In fact, even pastors doubt from time to time.
“They go through rough times in the church, they get depressed, and they begin to question the call. It happens,” said Schaeffer.
Unlike some religious affiliations that discourage against anti-depressants, Schaeffer and Tobin were adamant that depression is an illness that can be treated.
“Some people get advice from well-meaning friends who are Christian, saying, ‘You shouldn’t take medicine; if you were strong enough in your faith you wouldn’t need medicine.’ That’s hogwash,” said Schaeffer.
“Do they not believe in medical care?” Tobin chimed in. “Would they tell a cancer patient, ‘Don’t get chemo’? Because that’s what [depression] is: an illness.”
Tobin’s church provides a mental-health support group, which helps people suffering from depression to “normalize their reality.
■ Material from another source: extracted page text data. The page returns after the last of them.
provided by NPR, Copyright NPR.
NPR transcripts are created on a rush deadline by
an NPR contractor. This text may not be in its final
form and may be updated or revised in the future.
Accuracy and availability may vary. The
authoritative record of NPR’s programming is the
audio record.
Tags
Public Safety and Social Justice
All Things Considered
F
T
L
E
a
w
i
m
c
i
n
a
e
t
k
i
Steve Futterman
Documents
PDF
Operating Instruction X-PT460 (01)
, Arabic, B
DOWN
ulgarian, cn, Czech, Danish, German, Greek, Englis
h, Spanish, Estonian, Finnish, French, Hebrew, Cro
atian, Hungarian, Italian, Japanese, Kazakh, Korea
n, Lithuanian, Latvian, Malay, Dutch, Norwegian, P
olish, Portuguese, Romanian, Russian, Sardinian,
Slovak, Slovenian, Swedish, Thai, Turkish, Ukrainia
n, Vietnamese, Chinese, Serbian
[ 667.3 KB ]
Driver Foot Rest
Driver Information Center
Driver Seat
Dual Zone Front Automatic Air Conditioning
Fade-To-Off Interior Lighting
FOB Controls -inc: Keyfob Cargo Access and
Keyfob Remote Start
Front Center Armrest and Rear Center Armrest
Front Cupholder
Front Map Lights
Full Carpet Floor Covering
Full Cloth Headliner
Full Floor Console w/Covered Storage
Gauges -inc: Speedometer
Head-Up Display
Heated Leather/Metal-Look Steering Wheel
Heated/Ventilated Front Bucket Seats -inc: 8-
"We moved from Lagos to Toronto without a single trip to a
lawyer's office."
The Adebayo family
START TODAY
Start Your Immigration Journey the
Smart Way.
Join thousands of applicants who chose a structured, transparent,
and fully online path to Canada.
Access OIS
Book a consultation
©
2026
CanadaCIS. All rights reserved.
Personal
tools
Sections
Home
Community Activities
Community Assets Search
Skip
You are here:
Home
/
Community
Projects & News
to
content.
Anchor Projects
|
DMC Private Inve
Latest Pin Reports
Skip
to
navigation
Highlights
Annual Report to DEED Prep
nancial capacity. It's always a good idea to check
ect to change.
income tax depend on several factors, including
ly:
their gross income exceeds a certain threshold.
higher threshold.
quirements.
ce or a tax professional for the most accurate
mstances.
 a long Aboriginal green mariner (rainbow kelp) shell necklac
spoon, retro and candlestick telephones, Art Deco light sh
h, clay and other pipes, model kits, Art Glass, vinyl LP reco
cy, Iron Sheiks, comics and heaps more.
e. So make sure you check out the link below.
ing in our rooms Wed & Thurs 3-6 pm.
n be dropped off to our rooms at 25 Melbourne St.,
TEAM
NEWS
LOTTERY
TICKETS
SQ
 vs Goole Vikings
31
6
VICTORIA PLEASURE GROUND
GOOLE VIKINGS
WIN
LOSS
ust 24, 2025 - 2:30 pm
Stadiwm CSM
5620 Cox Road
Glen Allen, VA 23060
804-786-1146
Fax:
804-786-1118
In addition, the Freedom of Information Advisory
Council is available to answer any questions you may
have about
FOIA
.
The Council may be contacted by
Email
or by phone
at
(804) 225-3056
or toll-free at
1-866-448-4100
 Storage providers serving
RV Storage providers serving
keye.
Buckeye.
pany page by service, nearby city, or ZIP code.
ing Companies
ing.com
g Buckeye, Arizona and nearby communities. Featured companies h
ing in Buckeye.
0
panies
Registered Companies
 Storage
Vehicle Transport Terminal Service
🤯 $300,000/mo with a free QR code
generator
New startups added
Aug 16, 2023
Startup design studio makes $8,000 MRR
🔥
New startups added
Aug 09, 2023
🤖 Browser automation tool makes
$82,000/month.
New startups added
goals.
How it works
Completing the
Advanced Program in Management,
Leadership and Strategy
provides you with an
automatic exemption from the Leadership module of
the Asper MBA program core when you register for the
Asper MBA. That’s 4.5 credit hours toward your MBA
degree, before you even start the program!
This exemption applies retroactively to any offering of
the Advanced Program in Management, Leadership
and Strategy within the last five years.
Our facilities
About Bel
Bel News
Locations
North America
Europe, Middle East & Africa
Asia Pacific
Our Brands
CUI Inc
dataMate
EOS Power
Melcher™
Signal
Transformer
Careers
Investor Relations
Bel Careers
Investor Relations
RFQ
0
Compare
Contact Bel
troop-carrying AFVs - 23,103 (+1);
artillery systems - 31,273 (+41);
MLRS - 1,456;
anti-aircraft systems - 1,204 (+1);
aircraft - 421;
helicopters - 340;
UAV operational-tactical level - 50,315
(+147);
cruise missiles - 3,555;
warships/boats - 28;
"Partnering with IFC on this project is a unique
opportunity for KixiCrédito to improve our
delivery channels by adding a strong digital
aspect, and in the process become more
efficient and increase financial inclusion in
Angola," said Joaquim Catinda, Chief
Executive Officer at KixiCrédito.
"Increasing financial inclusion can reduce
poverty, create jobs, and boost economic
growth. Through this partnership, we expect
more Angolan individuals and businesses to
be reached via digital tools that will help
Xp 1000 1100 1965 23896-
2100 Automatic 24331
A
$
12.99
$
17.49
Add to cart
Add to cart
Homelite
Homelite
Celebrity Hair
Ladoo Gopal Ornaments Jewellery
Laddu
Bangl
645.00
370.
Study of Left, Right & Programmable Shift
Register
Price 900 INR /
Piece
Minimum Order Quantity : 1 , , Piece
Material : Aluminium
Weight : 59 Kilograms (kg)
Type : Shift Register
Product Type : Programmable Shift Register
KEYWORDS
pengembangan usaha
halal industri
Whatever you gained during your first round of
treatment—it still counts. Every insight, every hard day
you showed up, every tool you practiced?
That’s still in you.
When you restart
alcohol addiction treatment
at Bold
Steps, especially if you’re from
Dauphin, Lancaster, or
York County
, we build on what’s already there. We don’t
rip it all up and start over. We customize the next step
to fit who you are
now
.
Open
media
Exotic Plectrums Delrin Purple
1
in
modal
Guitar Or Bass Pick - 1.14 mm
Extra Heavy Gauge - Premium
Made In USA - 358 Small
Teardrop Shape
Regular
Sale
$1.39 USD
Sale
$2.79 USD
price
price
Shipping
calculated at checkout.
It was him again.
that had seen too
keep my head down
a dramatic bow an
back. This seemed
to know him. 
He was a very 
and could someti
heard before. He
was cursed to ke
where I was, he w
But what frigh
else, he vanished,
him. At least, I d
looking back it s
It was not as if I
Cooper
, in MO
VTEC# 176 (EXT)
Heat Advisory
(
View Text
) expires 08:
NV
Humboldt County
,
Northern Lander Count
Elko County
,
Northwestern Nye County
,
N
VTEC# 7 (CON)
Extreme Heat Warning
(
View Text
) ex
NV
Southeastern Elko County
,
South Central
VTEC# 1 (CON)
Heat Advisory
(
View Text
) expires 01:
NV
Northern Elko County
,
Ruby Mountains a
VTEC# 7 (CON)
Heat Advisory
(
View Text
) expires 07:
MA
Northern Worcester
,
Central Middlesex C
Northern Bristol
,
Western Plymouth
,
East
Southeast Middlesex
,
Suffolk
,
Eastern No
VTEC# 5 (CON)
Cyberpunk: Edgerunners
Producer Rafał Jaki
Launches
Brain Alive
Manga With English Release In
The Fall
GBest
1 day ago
Having six other people in the same room saying, ‘Yes, when I feel down, I feel like Jesus is a long way off,’ I think is very helpful for them.”
Simply acknowledging the common experience of suffering—and the unattainable illusion of saintly perfection—is a step toward healing. “The church is full of people who are depressed, angry, broken, struggling with depression, everything in the world,” said Tobin. “We’re not great people. We’re suffering people like everyone else. And we can come together and admit that and bless each other and be supportive.”
Both clergy agreed that the worst thing to do in a state of despair is withdraw from the world.
“It’s even more important for somebody suffering from depression to be with people, to be energized,” said Tobin.
And for those whose faith seems as fickle as a summer breeze, Tobin and Schaeffer offered some reassurance:
“There’s no ‘should’ to faith being strong,” Tobin said. “Faith is faith; you can’t put it on a continuum or scale. It’s where we put our trust. I’m putting my faith in the belief that this path that Jesus has laid out for me, which has to do with not being afraid of death—death meaning the many ways that we die in order to really truly live in the world—is the way to life, to wholeness. I would never say to someone, ‘You have to have a strong faith.’ Faith is faith; sometimes we feel like it’s strong, and sometimes it’s not.”
“I like to think this is a journey,” agreed Schaeffer. “There are peaks and valleys. Sometimes you want to pull away when things are bad, maybe out of fear that you’ve been bad and ‘God’s not gonna love me.’ That’s not the case. It’s unearned. God’s gonna love you no matter what.”
Tobin shared one of her favorite quotes: “‘Doubts are the ants in the pants of faith.’ Doubts are what get us going. I tell people that annually I go through this ‘What am I doing?’ phase. It’s just part of my experience as a pastor. I certainly expect that others have doubts and questions, and those are the things that actually take us to a deeper place in our faith journey.
“I don’t believe there are any pat answers out there,” she continued. “I think there are mostly only questions. And we learn answers for now, and answers change as we have more experience with God.”
Schaeffer offered the flip side of the coin.
“Sometimes we have more questions with experience, too.”